5. Hey look, a better shot of that whole “trace it out first and then cut” deal. Do this with spandex. It is a life saver and it makes the process a whole lot better, especially because it makes it a million times easier to just cut it with a rotary cutter.
5b. If you don’t know what a rotary cutter is, look into it! It’s basically a pizza cutter wheel for fabrics, used with a mat to protect your table/desktop surfaces. They’re cheap, the blades are easily replaced, and the mats are relatively inexpensive in small sizes. Many people I know have never gone back to scissors after learning how to use a rotary cutter. Downside: some of us are clumsy and cannot be trusted with an open blade. Don’t get blood on your costume!
6. I loathe making \S/ emblems, but I do them differently every time in hopes of finding a method that is less time consuming. I have yet to really find it, so I accept that making giant \S/ emblems is always going to be a hassle. Honestly, if they were fast to make, I’d make a lotttttt more Supergirl costumes. That shield is the one thing keeping me from pumping out Supergirl costumes like there’s no tomorrow.
With a lot of procrastinating, skirt is done (save hemming, which explains why it looks so long there.) Unpictured are the red shorts worn underneath.
More sewing tips:
1. Don’t pin patterns to spandex. Instead, carefully use pen/marker to trace the pattern directly onto the fabric. Spandex is a stretch, meaning it is very easy to drag/pull it when using pins, leaving you with very awkward pieces. While it may seem a little more time consuming, it’s definitely worth it, and it’s a lot easier/more comfortable to cut out later.
2. Belt loops are easy. Cut squares, fold in half, sew up long edge. Turn right side out, move seam to center, iron flat. Voila! Belt loops.
3. Whenever possible, pin perpendicular to the fabric. Not only is it easier for you to pull out as you go, but you can also actually sew right over them without any trouble. This saves time; no stop-go as you’re trying to take out pins as you sew. Of course, this advice is best for a regular sewing machine. I’m using my serger for most of the pieces here, which involves a blade — you do not want to sew over a pin in that case, because then it turns into a battle between your $0.01 pin and your $60.00+ blade, and it blows when the blade loses.

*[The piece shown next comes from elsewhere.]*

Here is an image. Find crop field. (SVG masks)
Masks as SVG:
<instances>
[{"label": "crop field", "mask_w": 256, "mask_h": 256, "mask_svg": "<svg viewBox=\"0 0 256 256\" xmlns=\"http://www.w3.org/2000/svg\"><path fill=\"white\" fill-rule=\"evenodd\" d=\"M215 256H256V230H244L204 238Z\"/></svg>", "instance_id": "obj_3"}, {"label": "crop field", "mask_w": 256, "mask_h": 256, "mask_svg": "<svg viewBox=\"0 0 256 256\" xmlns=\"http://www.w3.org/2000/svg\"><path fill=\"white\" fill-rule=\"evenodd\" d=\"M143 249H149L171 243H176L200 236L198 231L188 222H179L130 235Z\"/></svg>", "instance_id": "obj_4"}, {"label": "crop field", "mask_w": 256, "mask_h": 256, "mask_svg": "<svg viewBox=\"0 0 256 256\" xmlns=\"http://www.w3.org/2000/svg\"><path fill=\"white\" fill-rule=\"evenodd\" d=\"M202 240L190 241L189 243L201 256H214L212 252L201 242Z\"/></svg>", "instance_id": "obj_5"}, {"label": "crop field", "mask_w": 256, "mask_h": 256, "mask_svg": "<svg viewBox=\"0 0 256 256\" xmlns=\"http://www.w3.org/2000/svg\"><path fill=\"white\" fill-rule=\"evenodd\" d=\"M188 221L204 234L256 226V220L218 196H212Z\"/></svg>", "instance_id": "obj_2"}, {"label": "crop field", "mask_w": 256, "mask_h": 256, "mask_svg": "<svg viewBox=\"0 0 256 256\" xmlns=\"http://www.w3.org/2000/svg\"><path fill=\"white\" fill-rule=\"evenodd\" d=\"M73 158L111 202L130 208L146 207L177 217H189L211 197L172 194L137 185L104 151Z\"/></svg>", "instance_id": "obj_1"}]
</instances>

4. Supergirl’s skirt is a 3/4 circle skirt. While I daresay I may make a full circle skirt for her someday for a more Turner look, the more full it is, the more you’re going to risk panty shots on a skirt that short, even if it has a bit more visual interest. I like the 3/4 skirt because it provides some flounce and ruffle without being overly full. It’s a delicate balance.
The remake begins. As you can see, I’ve got a different shade of blue this time. In fact, I have never used the same blue twice: Supergirl 1.0 was “Princess” blue, Supergirl 2.0 was “Arabian” blue, Classic Supergirl was “Peacock” blue, and now Supergirl 2.5 is… well, whatever the fuck it is. Crayola blue? Yeah, let’s go with that. I picked it because it is a lovely match for Phil Noto's Supergirl.
Some general sewing tips:
1. Always keep your patterns clearly labelled and in their own ziplock bag or something. I lost my waistband piece and my belt loop piece, so I had to quickly redraft a new one. (I just realized I didn’t scale the belt loop properly, so that’ll be redone in a moment.)
2. Iron your pattern pieces before using them. When they’re perfectly flat and crisp, they’ll be easier to work with.
3. Iron your fabric before doing anything with it. Little crinkles can make your final cut piece look wonky as fuck. You won’t regret it.